E negócios não têm amigos.

Negócios têm interesses.

Por isso algumas tragédias geram comoção mundial e outras recebem silêncio constrangedor.

Por isso algumas guerras são condenadas imediatamente e outras recebem explicações sofisticadas.

Por isso algumas invasões geram punições severas e outras recebem justificativas diplomáticas.

Por isso algumas vidas parecem valer mais do que outras.

Nos últimos anos o mundo assistiu dezenas de milhares de palestinos morrerem. Crianças. Mulheres. Idosos. Famílias inteiras. Hospitais destruídos. Escolas destruídas. Bairros inteiros transformados em escombros. Organizações internacionais denunciaram massacres, crimes de guerra e violações de direitos humanos. Ainda assim, boa parte da comunidade internacional seguiu tratando tudo como se fosse apenas mais uma notícia qualquer.

E é impossível não perceber a diferença de tratamento.

É impossível não perceber que existem aliados que podem fazer qualquer coisa sem sofrer consequências proporcionais.

É impossível não perceber que existe uma geopolítica da indignação.

Alguns países são julgados.

Outros são protegidos.

Alguns são demonizados.

Outros são blindados.

E enquanto isso a FIFA continua falando de união.

União de quem? Respeito para quem? Diversidade para quem?

Porque para o trabalhador pobre nem consegue sonhar em ir pra Copa.

Para muitos imigrantes a Copa está hostil.

Para muitas vítimas de guerra a Copa está passando pano quente em assassinos e fascistas.

Para muitos povos historicamente discriminados a Copa está lembrando exatamente quem continua mandando no mundo.

Por isso que este texto se chama COPITALISMO.

Porque não estamos assistindo apenas a uma Copa do Mundo.

Estamos assistindo uma aula prática de como o capitalismo global funciona.

Quem tem dinheiro entra.

Quem não tem fica olhando.

Quem tem poder dita as regras.

Quem não tem é obrigado a obedecer.

Quem é aliado recebe aplausos.

Quem não é, recebe punições.

Quem gera lucro ganha proteção.

Quem não gera vira estatística.

E talvez a parte mais triste de tudo seja perceber que muita gente já naturalizou essa lógica. Aceitou como se fosse normal. Aceitou que uma partida de futebol custe o equivalente ao salário de 5 anos de trabalho. Aceitou que a exclusão social seja chamada de experiência premium. Aceitou que a guerra seja transformada em nota de rodapé.

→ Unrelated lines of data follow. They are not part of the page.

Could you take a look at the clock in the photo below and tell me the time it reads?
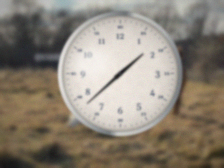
1:38
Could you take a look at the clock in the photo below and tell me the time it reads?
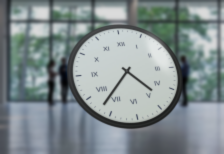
4:37
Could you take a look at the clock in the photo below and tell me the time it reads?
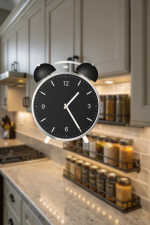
1:25
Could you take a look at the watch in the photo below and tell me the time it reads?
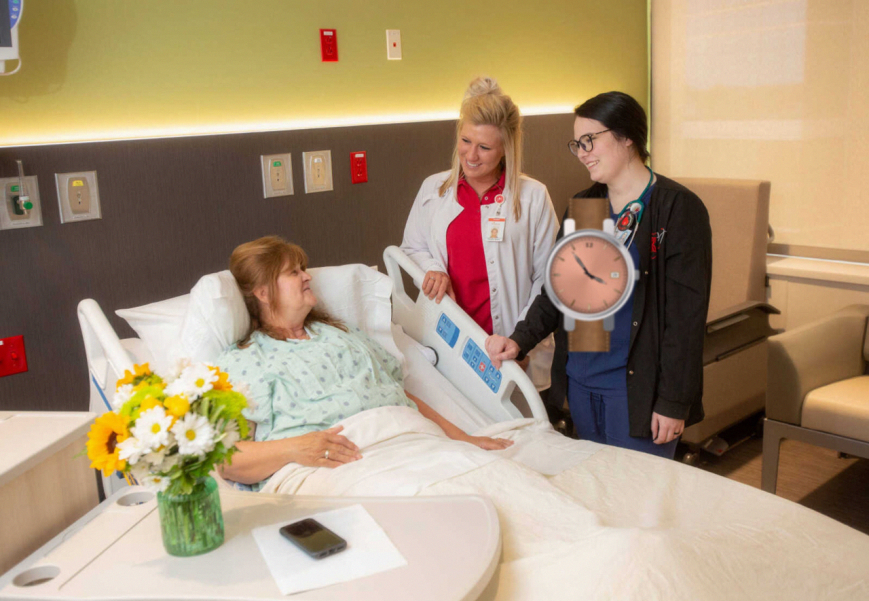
3:54
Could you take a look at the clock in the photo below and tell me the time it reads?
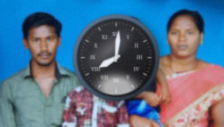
8:01
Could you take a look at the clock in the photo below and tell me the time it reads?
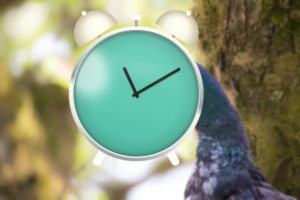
11:10
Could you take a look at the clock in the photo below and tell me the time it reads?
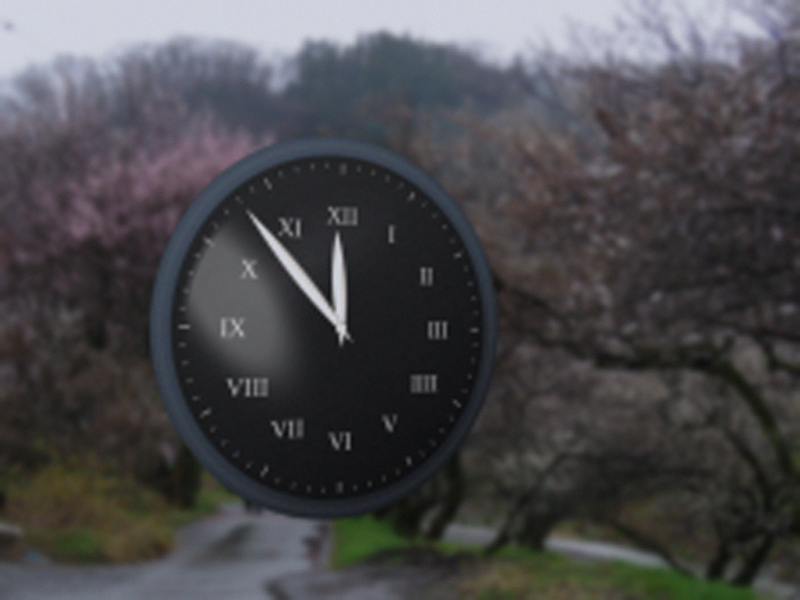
11:53
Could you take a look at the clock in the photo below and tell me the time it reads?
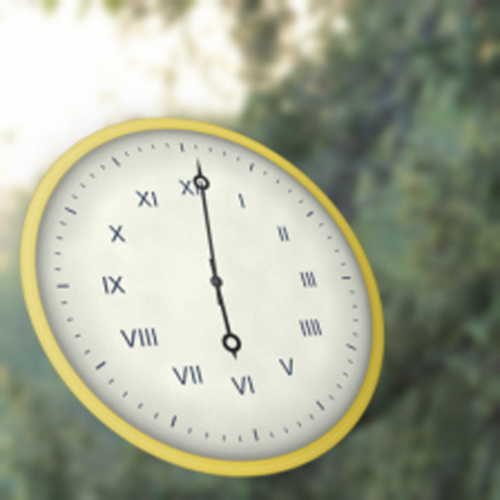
6:01
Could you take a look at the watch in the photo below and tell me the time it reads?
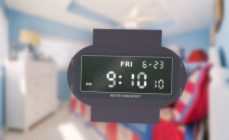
9:10:10
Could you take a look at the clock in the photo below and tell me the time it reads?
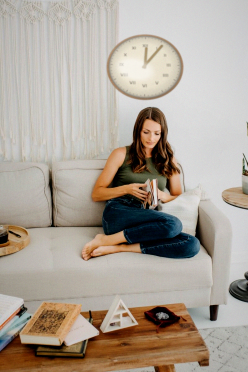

Aceitou que o racismo seja tratado como incidente isolado. Aceitou que a xenofobia seja chamada de protocolo. Aceitou que a desigualdade seja vendida como mérito.

Mas não é normal.

Nunca foi.

E não deveria ser.

Porque uma Copa do Mundo deveria aproximar pessoas, não separar classes sociais. Deveria derrubar fronteiras, não reforçá-las. Deveria celebrar culturas, não humilhá-las. Deveria mostrar o melhor da humanidade, não servir como vitrine para suas contradições mais nojentas.

Quando eu olho para essa Copa, não vejo apenas futebol.

Vejo um retrato do mundo que os poderosos construíram.

Um mundo onde o dinheiro vale mais que a dignidade.

Onde a imagem vale mais que a verdade.

Onde o lucro vale mais que a vida.

Onde a propaganda vale mais que a justiça.

E talvez o mais assustador seja perceber que eles nem tentam mais esconder.

Porque quando a injustiça deixa de ser escondida e passa a ser exibida com orgulho, significa que ela já acredita ter vencido.

Por isso a maior crítica que podemos fazer não é contra o futebol.

O futebol ainda pertence ao povo.

A crítica é contra aqueles que transformaram a maior festa popular do planeta em um clube exclusivo para bilionários, governos poderosos e corporações que lucram enquanto vendem discursos vazios sobre união, paz e respeito.

Isso não é a Copa do Mundo.

Isso é o capitalismo vestindo uma camisa de futebol e fingindo que está jogando no mesmo time que nós.